Since founding NLI in 2000, Professor Moore and Dr. Nilda Cosco, have led contributions to the design and renovation of hundreds of outdoor play and learning spaces in childcare/child development centers, schools, special education facilities, and nonformal education facilities (botanical gardens, museums, nature centers, zoos) in North Carolina and elsewhere. Built projects include the Nature PlayScape at the Cincinnati Nature Center, the Arlitt PlayScape (Moore was appointed the signature designer), Arlitt Child and Family Research and Education Center, University of Cincinnati, Cincinnati, OH; First Environments Early Learning Center, Research Triangle Park, NC.

Moore started working with Michael Van Valkenburgh Associates in 1999 with Dr. Cosco, and was fortunate to contribute to innovative urban park design projects with a firm who value the NLI philosophy and knowledge base related to children and families, in projects including Teardrop Park, Battery Park City, NYC; Union Square, NYC; Brooklyn Bridge Park, Brooklyn, NYC; A Gathering Place for Tulsa, OK (opening Fall 2018); Smith Family Waterfront, Boston Children’s Museum and the adjacent Martin’s Park (under construction, 2018), Boston;

Prior to NLI, Professor Moore was a founding principal of MIG (Moore Iacofano Goltsman), head office, Berkeley, CA. With MIG, he contributed with Dr. Cosco to the design, programming, staff development, and research at the Hamill Family Play Zoo, Brookfield Zoo, Illinois. He contributed to the design programming of several other play-based zoo facilities. With Dr. Cosco, he directed the Durham Parks and Recreation Master Plan.

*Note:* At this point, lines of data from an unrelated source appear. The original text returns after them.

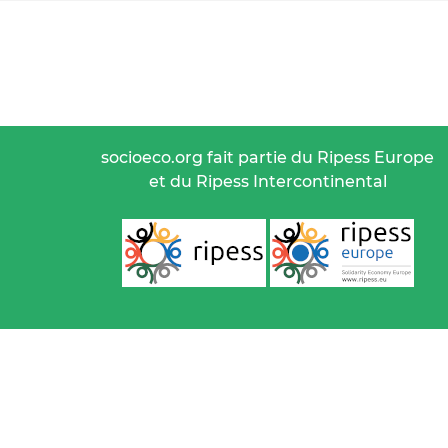
socioeco.org fait partie du Ripess Europe
et du Ripess Intercontinental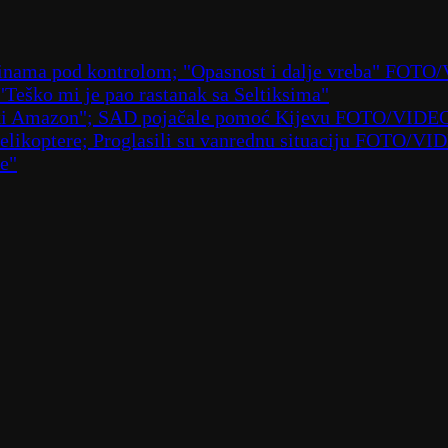
laninama pod kontrolom; "Opasnost i dalje vreba" FOT
 "Teško mi je pao rastanak sa Seltiksima"
ruski Amazon"; SAD pojačale pomoć Kijevu FOTO/VIDE
 helikoptere; Proglasili su vanrednu situaciju FOTO/VI
že"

Pre-NLI North Carolina design contributions included: Blanchie Carter Discovery Park (with Dr. Cosco), Southern Pines Primary School, NC (featured in the New York Times, October 1999); Playspace family play center, Raleigh (1998), NC; Playport, Raleigh-Durham International Airport, and projects with Frank Harmon, Architect. Projects included NC Estuarium, Little Washington; Walter B. Jones Sr. Center for the Sounds, and Scuppernong Interpretive Boardwalk, USFWS Pocosin Lakes, Columbia, NC; and Lake Mattamuskeet Pump House and Hunting Lodge, USFWS (now managed by NC Wildlife Resources Commission), Holland, NC; The Raleigh School; and NC Botanical Garden Education Center, UNC, Chapel Hill.

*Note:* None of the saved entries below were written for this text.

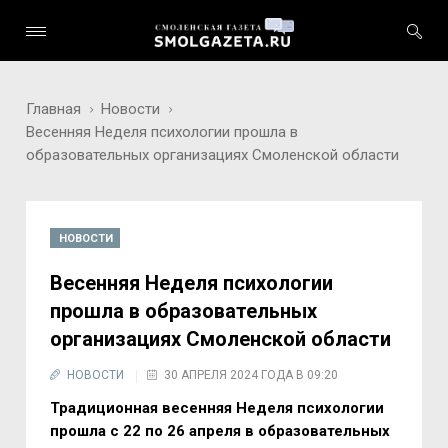
Главная
Новости
Весенняя Неделя психологии прошла в
образовательных организациях Смоленской области
НОВОСТИ
Весенняя Неделя психологии
прошла в образовательных
организациях Смоленской области
НОВОСТИ
30 АПРЕЛЯ 2024 ГОДА В 09:20
Традиционная весенняя Неделя психологии
прошла с 22 по 26 апреля в образовательных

Built work in Buenos Aires, Argentina, included the Lekotek Center Play Library; Vilas Racket Club child and family center; Friends Club Adventure Playpark, and the Ecological Village, La Reja, Province of Buenos Aires, for SUTEH, a workers’ union. During this period, Moore contributed to an interdisciplinary team at the Catholic University Santiago, Chile, on the community-based design of several metropolitan parks located in low-income areas of the city. He also worked with an interdisciplinary team administered by the City of Lisbon, Portugal, on open space development in new, low-income housing districts.

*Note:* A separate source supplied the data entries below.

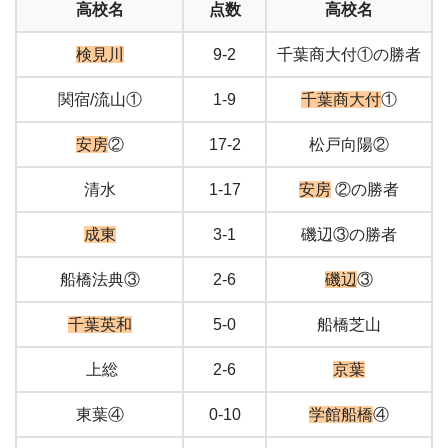
高校名
点数
高校名
検見川
9-2
千葉商大付①の勝者
関宿/流山①
1-9
千葉商大付
①
安房
②
17-2
松戸向陽②
清水
1-17
安房
②の勝者
成東
3-1
磯辺③の勝者
船橋法典③
2-6
磯辺
③
千葉英和
5-0
船橋芝山
上総
2-6
京葉
東葉④
0-10
学館船橋
④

Moore has many years of international experience in design facilitation, participatory design program development, and design research, most recently as a member of the eight-country Growing Up in Cities (GUIC) action research project sponsored by UNESCO. He was co-director of the Buenos Aires project with Dr. Cosco and led Amman, Jordan, field research projects and UNICEF training workshops with former Ph.D. student, Dr. Eyad (Ed) Salem.

Moore has lectured in many countries on issues of urban childhood and environment related to landscape design and has received honors in Sweden, Japan, and Argentina where his design philosophy for outdoor play and learning or children and families is used as a model.

Professor Moore is the past Chair of the Environmental Design Research Association (EDRA). Beginning in 1967, he was an active member and part of the leadership (President 1990-1999), of the International Association for the Child’s Right to Play (now International Play Association, IPA). He founded and was for twenty years the editor of the IPA magazine, PlayRights.